Les Nouveaux Cahiers pour la Folie n° 7

 

Comment naviguer en pleine tempête, lorsque la force insoupçonnée des déferlantes menace l’intégrité du navire, lorsque le vent imprévisible, insaisissable brise la coque à la solidité déjà compromise ? Survivre au naufrage, rassembler les morceaux épars, et pourquoi pas fabriquer un radeau. C’est ce que nous propose dès l’édito le numéro 7 des Nouveaux Cahiers pour la Folie : embarquer pour une traversée incertaine dont les mots constituent l’ultime abri.

 

Les mots définissent, précisent, distinguent et par là peuvent pourfendre les préjugés et les amalgames. Caroline Z. ne pouvait mieux initier ce numéro : « Il faut différencier les personnes vulnérables des crapules de sang ». La folie peut avoir mille et un visage mais rarement celui que l’on attend.

 

Porté par le récit de Martine on est déconcerté par un libraire au geste insondable ; puis on se hasarde au gré des pages lorsque les premières lignes d’Eros Mania nous saisissent « J’ai pensé très fort à vous parce que votre parfum était créatif et que dans mon château les remparts s’écroulent ». On s’aventure au rythme – ou plutôt au poids – des heures et des dialogues éloquents avec les poèmes d’ Ariane Khalfa.
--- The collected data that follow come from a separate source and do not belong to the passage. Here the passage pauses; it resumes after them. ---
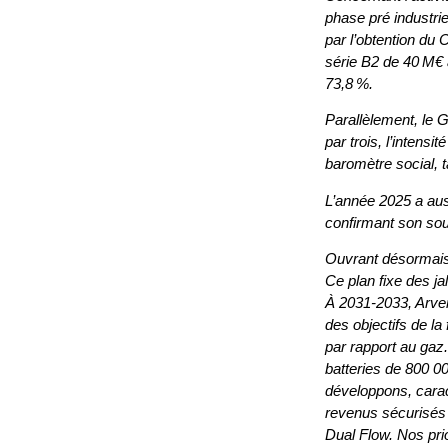
phase pré industri
par l’obtention du 
série B2 de 40 M€ 
73,8 %.
Parallèlement, le 
par trois, l’intens
baromètre social, t
L’année 2025 a aus
confirmant son sout
Ouvrant désormais 
Ce plan fixe des ja
À 2031-2033, Arver
des objectifs de la
par rapport au gaz
batteries de 800 0
développons, cara
revenus sécurisés e
Dual Flow. Nos prio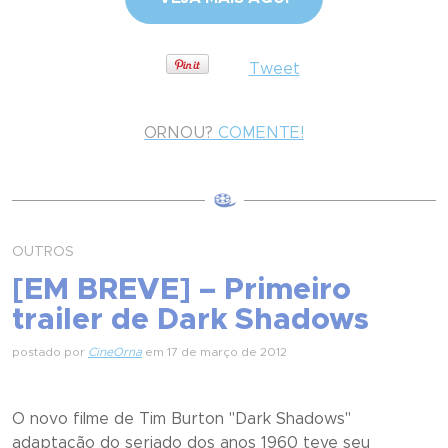
Tweet
ORNOU?
COMENTE!
OUTROS
[EM BREVE] – Primeiro
trailer de Dark Shadows
postado por
CineOrna
em 17 de março de 2012
O novo filme de Tim Burton "Dark Shadows"
adaptação do seriado dos anos 1960 teve seu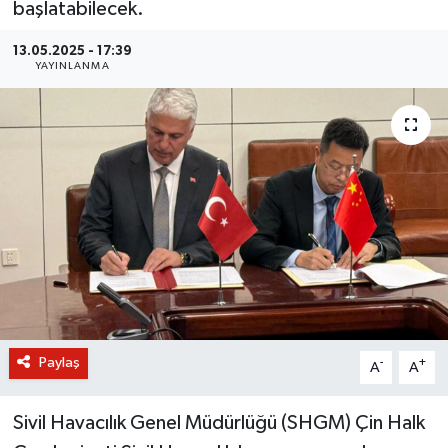
başlatabilecek.
BİLİM VE TEKNOLOJİ
13.05.2025 - 17:39
YAYINLANMA
OTOMOBİL
KURUMSAL
Paylaş
-
+
A
A
Sivil Havacılık Genel Müdürlüğü (SHGM) Çin Halk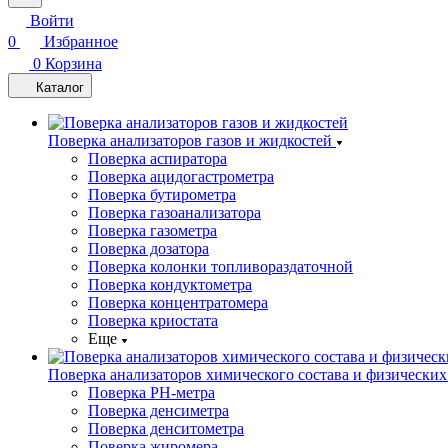
Войти
0
Избранное
0
Корзина
Каталог
Поверка анализаторов газов и жидкостей
Поверка аспиратора
Поверка ацидогастрометра
Поверка бутирометра
Поверка газоанализатора
Поверка газометра
Поверка дозатора
Поверка колонки топливораздаточной
Поверка кондуктометра
Поверка концентратомера
Поверка криостата
Еще
Поверка анализаторов химического состава и физических
Поверка PH-метра
Поверка денсиметра
Поверка денситометра
Поверка жиромера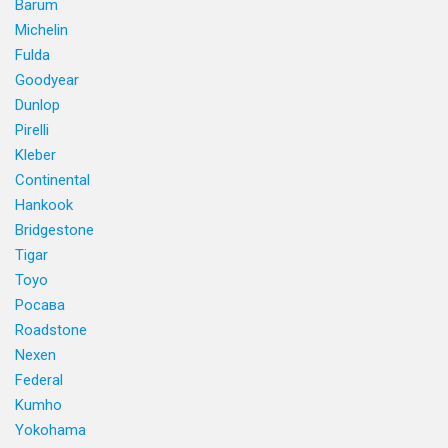
Barum
Michelin
Fulda
Goodyear
Dunlop
Pirelli
Kleber
Continental
Hankook
Bridgestone
Tigar
Toyo
Росава
Roadstone
Nexen
Federal
Kumho
Yokohama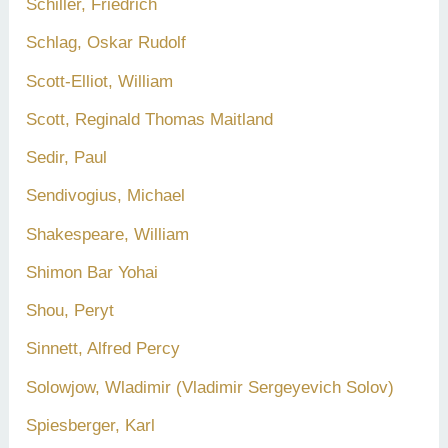
Schiller, Friedrich
Schlag, Oskar Rudolf
Scott-Elliot, William
Scott, Reginald Thomas Maitland
Sedir, Paul
Sendivogius, Michael
Shakespeare, William
Shimon Bar Yohai
Shou, Peryt
Sinnett, Alfred Percy
Solowjow, Wladimir (Vladimir Sergeyevich Solov)
Spiesberger, Karl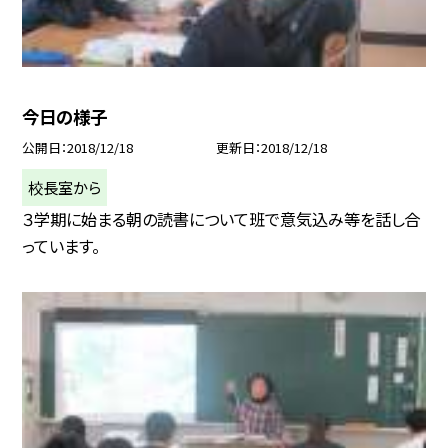
今日の様子
公開日
2018/12/18
更新日
2018/12/18
校長室から
３学期に始まる朝の読書について班で意気込み等を話し合
っています。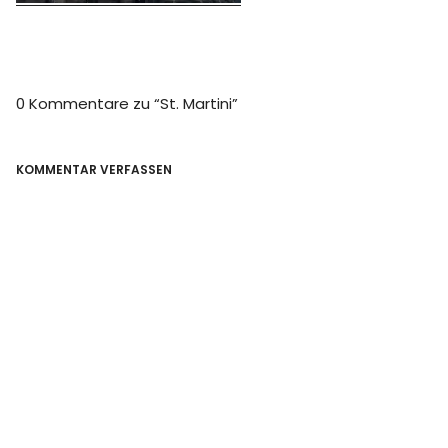
0 Kommentare zu “
St. Martini
”
KOMMENTAR VERFASSEN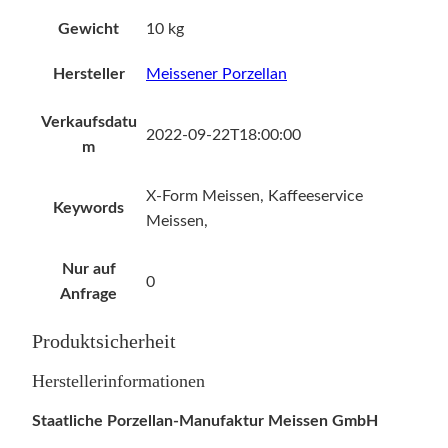
Gewicht
10 kg
Hersteller
Meissener Porzellan
Verkaufsdatu
2022-09-22T18:00:00
m
X-Form Meissen, Kaffeeservice
Keywords
Meissen,
Nur auf
0
Anfrage
Produktsicherheit
Herstellerinformationen
Staatliche Porzellan-Manufaktur Meissen GmbH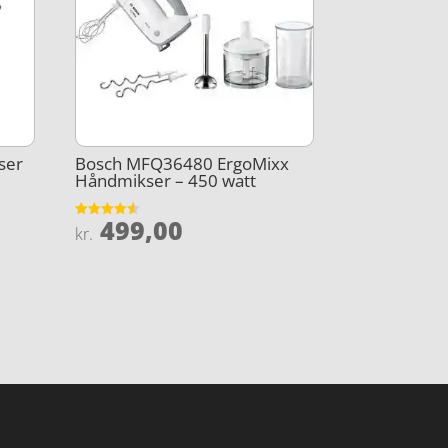
ser
Bosch MFQ36480 ErgoMixx
Håndmikser – 450 watt
499,00
Vurderet
kr.
4.5
ud af 5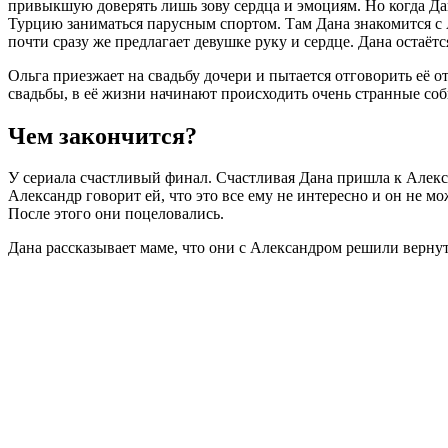
привыкшую доверять лишь зову сердца и эмоциям. Но когда Дан
Турцию заниматься парусным спортом. Там Дана знакомится с 
почти сразу же предлагает девушке руку и сердце. Дана остаётс
Ольга приезжает на свадьбу дочери и пытается отговорить её о
свадьбы, в её жизни начинают происходить очень странные с
Чем закончится?
У сериала счастливый финал. Счастливая Дана пришла к Алекса
Александр говорит ей, что это все ему не интересно и он не мо
После этого они поцеловались.
Дана рассказывает маме, что они с Александром решили вернуть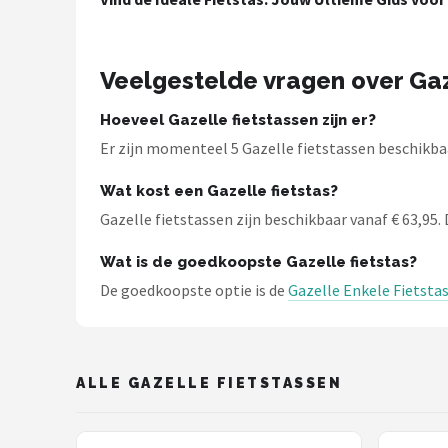
Schwalbe
Voltano
Veelgestelde vragen over Gaz
Shimano
Hoeveel Gazelle fietstassen zijn er?
Er zijn momenteel 5 Gazelle fietstassen beschikbaa
Cortina
Wat kost een Gazelle fietstas?
Alle merken →
Gazelle fietstassen zijn beschikbaar vanaf € 63,95. 
Wat is de goedkoopste Gazelle fietstas?
De goedkoopste optie is de
Gazelle Enkele Fietstas 
ALLE GAZELLE FIETSTASSEN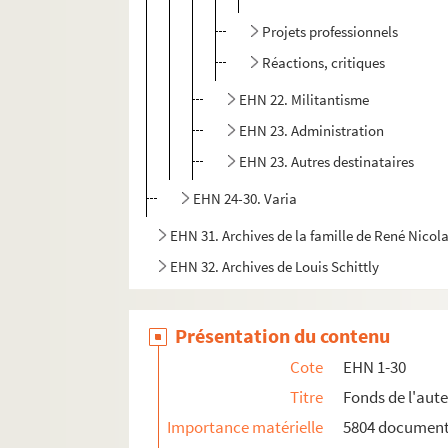
Projets professionnels
Réactions, critiques
EHN 22. Militantisme
EHN 23. Administration
EHN 23. Autres destinataires
EHN 24-30. Varia
EHN 31. Archives de la famille de René Nicol
EHN 32. Archives de Louis Schittly
Présentation du contenu
Cote
EHN 1-30
Titre
Fonds de l'aut
Importance matérielle
5804 documen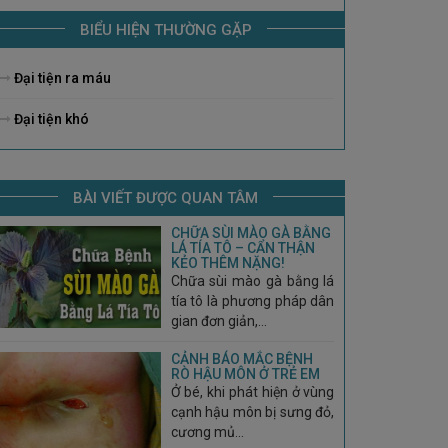
BIỂU HIỆN THƯỜNG GẶP
Đại tiện ra máu
Đại tiện khó
BÀI VIẾT ĐƯỢC QUAN TÂM
CHỮA SÙI MÀO GÀ BẰNG
LÁ TÍA TÔ – CẨN THẬN
KẺO THÊM NẶNG!
Chữa sùi mào gà bằng lá
tía tô là phương pháp dân
gian đơn giản,...
CẢNH BÁO MẮC BỆNH
RÒ HẬU MÔN Ở TRẺ EM
Ở bé, khi phát hiện ở vùng
cạnh hậu môn bị sưng đỏ,
cương mủ...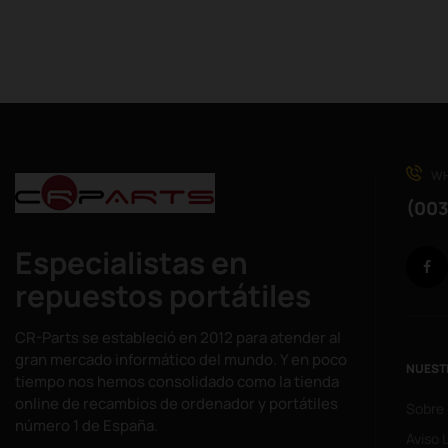
WH
(003
Especialistas en
repuestos portátiles
CR-Parts se estableció en 2012 para atender al
gran mercado informático del mundo. Y en poco
NUEST
tiempo nos hemos consolidado como la tienda
online de recambios de ordenador y portátiles
Sobre
número 1 de España.
Aviso 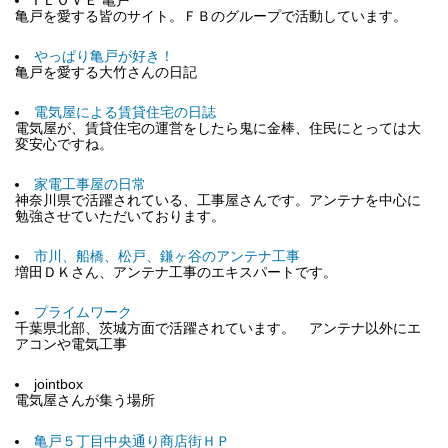
I ＬＯＶＥ 亀戸
亀戸を愛する皆のサイト。ＦＢのグループで活動しています。
やっぱり亀戸が好き！
亀戸を愛する大竹さんの日記
電気屋による賃貸住宅の日誌
電気屋が、賃貸住宅の運営をしたら鬼に金棒、住民にとっては大
変安心ですね。
家電工事屋の日常
神奈川県で活躍されている、工事屋さんです。アンテナを中心に
勉強させていただいております。
市川、船橋、松戸、鎌ヶ谷のアンテナ工事
増田ＤＫさん、アンテナ工事のエキスパートです。
プライムワーク
千葉県北部、茨城方面で活躍されています。 アンテナ以外にエ
アコンや電気工事
jointbox
電気屋さんが集う場所
亀戸５丁目中央通り商店街ＨＰ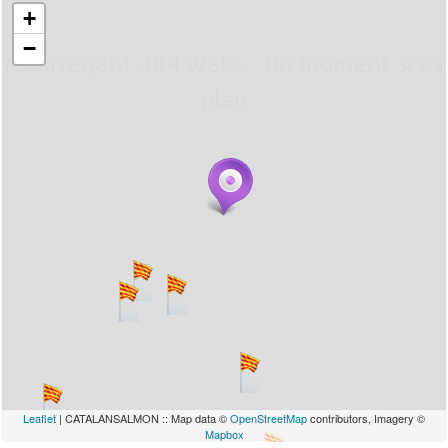
+
−
... carregant 484 webs... un moment si us
plau
Leaflet
| CATALANSALMON :: Map data ©
OpenStreetMap
contributors, Imagery ©
Mapbox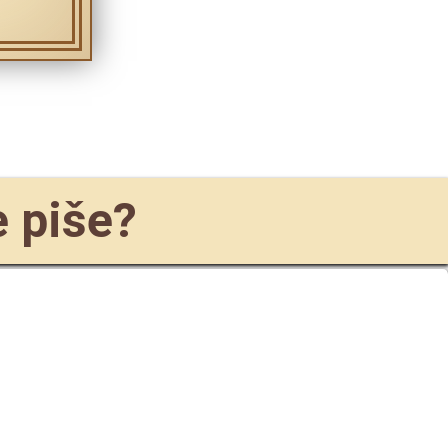
e piše?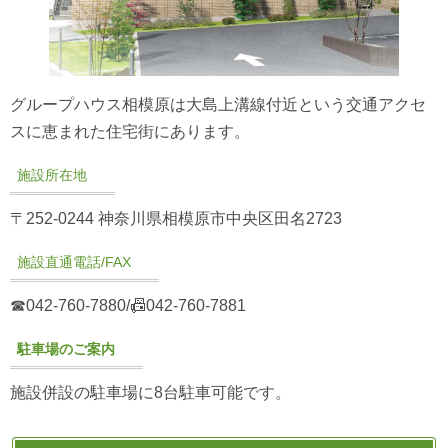
グループハウス相模原は大島上溝線付近という交通アクセ
スに恵まれた住宅街にあります。
施設所在地
〒252-0244 神奈川県相模原市中央区田名2723
施設直通電話/FAX
☎042-760-7880/📠042-760-7881
駐車場のご案内
施設併設の駐車場に8台駐車可能です。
Car dans les méandres d’un exil aux traits amers, il y a les mots insoumis, ceux de la poésie : Patricia Louvain et Guillaume Sanchez dessinent les contours d’un isolement insoutenable en nous partageant le chemin tortueux de l’être en déshérence.

 

Les mots pour dire, lutter, s’indigner, écouter, soigner… Au cœur du mouvement Nuit Debout la Commission psy, soin, accueil œuvre à « défendre une éthique de la rencontre et de l’accueil du singulier ». La parole prend place et fonde un espace de réflexion, d’échange, de résistance en somme dans un monde sociétal au discours dévoyé et aux actes délétères.

 

Foyer de mots et d’ idées les revues ont une place toute singulière dans les milieux psychiatriques, en tant que lieu où se lier, se dire, permettre au quotidien de prendre vie, prendre corps. En témoignent les extraits de Trait d’Union de l’hôpital de Saint Alban et Globo Rojo de l’asile de Santa Agueda en Espagne.

 

Ce cahier aux plumes hétéroclites préserve ce qui fait la particularité de cette revue : donner à entendre la parole polyphonique de celles et ceux qui demeurent concernés par la folie.